Molecular Structure of Poly(methyl methacrylate) Surface II: Effect of Stereoregularity Examined through All-Atom Molecular Dynamics
KC Jha and H Zhu and A Dhinojwala and M Tsige, LANGMUIR, 30, 12775-12785 (2014).
Utilizing all-atom molecular dynamics (MD), we have analyzed the effect of tacticity and temperature on the surface structure of poly(methyl methacrylate) (PMMA) at the polymer-vacuum interface. We quantify these effects primarily through orientation, measured as the tilt with respect to the surface normal, and the surface number densities of the a-methyl, ester-methyl, carbonyl, and backbone methylene groups. Molecular structure on the surface is a complex interplay between orientation and number densities and is challenging to capture through sum frequency generation (SFG) spectroscopy alone. Independent quantification of the number density and orientation of chemical groups through all-atom MD presents a comprehensive model of stereoregular PMMA on the surface. SFG analysis presented in part I of this joint publication measures the orientation of molecules that are in agreement with MD results. We observe the ester-methyl groups as preferentially oriented, irrespective of tacticity, followed by the a-methyl and carbonyl groups. SFG spectroscopy also points to ester-methyl being dominant on the surface. The backbone methylene groups show a very broad angular distribution, centered along the surface plane.
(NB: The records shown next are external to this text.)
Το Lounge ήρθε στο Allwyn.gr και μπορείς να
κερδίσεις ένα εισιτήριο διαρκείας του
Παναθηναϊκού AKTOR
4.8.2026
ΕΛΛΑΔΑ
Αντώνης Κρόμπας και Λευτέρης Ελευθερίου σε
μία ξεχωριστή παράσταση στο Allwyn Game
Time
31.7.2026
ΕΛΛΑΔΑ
The surface number density ratios of ester-methyl to a-methyl groups show syndiotactic PMMA having the lowest value. Isotactic PMMA has the highest ratios of ester- to a-methyl. These subtle trends in the relative angular orientation and number densities that influence the variation of surface structure with tacticity are highlighted in this article. A more planar conformation of the syndiotactic PMMA along the surface (x-y plane) can be visualized through the trajectories from all-atom MD. Results from conformation tensor calculations for chains with any of their segments contributing to the surface validate the visual observation.